Avoidance
Have you ever had a song get stuck in your head?
A process is something that converts inputs into outputs. Writing a weekly column is a process. Thirty years ago I wrote a weekly column for the Kelowna Daily Courier. It appeared on the front page of the second section every Wednesday. This was in the days before computers. My columns were handwritten and in order to meet deadline were put through the mail slot at the Courier before 7:00 am on the day of publication. I wrote 90% of them on Tuesday night. My editor, as he often told me, suffered from anticipatory anxiety because he worried that the column would not be there Wednesday morning.
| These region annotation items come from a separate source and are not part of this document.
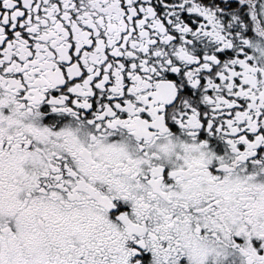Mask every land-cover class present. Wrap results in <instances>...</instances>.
<instances>
[{
    "label": "snow or ice",
    "instance_id": "obj_1",
    "mask_svg": "<svg viewBox=\"0 0 264 264\" xmlns=\"http://www.w3.org/2000/svg\"><path fill=\"white\" fill-rule=\"evenodd\" d=\"M0 264H264V0H0Z\"/></svg>",
    "mask_w": 264,
    "mask_h": 264
}]
</instances>
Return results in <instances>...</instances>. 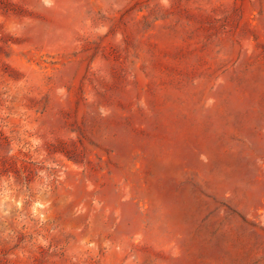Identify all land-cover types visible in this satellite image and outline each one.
<instances>
[{
  "label": "rangeland",
  "instance_id": "obj_1",
  "mask_svg": "<svg viewBox=\"0 0 264 264\" xmlns=\"http://www.w3.org/2000/svg\"><path fill=\"white\" fill-rule=\"evenodd\" d=\"M0 264H264V0H0Z\"/></svg>",
  "mask_w": 264,
  "mask_h": 264
}]
</instances>
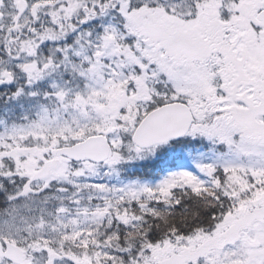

I never missed a deadline. The process would begin with an idea. I would then consider whether I could stay within the overall theme of the column, come to some useful and logical conclusion, and find whatever data necessary to support the piece. Then I would write it. I had to fill but not overfill the allotted space. Nor could I leave the space unfilled.
It wasn’t a song that got stuck in my head this week.
How is this column different? Really only in two ways: one, I use a computer which means I can create, read, update, or delete (referred to as CRUD) at the touch of a button; and two, that I can seek ideas from a wider sphere. The result is that I usually have four or five columns written in advance and ready to go. One more minor difference – I don’t have to put the pages in an envelope and physically put it through the publisher’s mail slot before deadline. All is digital. I have not yet missed a deadline.
What got stuck in my head was that photo of a member with a carbine.
I have been reading, reviewing, writing, and saving half-written columns all week in an effort to polish one for publication. I’ve been going over ideas, thoughts, and stories that I intend to write about and have started to write about. Benign, controversial, humourous, thoughtful, inspiring, boring, and half-baked columns that just need a little more time in the oven.
And I can’t get that picture out of my head.
I explained my frustration to my dear wife who said – sagely – “Write it but don’t send it. Get it out of your head. As soon as you write it, you will be free to go on to another subject.” That made me think, ‘So if I have a song stuck in my head, I should prepare to perform it at Carnegie Hall, and then not show up.’
But I don’t want to write about it.
Because … if I look at that picture as a citizen, then my thoughts are all about society and politics and history and psychology … and if I look at that picture as someone who spent some years in counter-terrorism, then I want to explain how that picture is the end-state of a data-threat-analysis-information-plan-policy-operation chain that stands before and behind it … and if I look at that picture as someone who spent some years training law enforcement and military in vital point defence, then I want to critique what I see … and if I look at that picture as a member, then I start to wonder why him, why not me … and if I look at it as one of several similar pictures published across Canada over the last five years, then I want to contrast and compare the nature of the response in various locations and how context dictates the political will, the creation of specialist teams and … and if I’m a politician, then … and …
OK, OK.
But first, I’m going to re-read “The Defence of Duffer’s Drift”.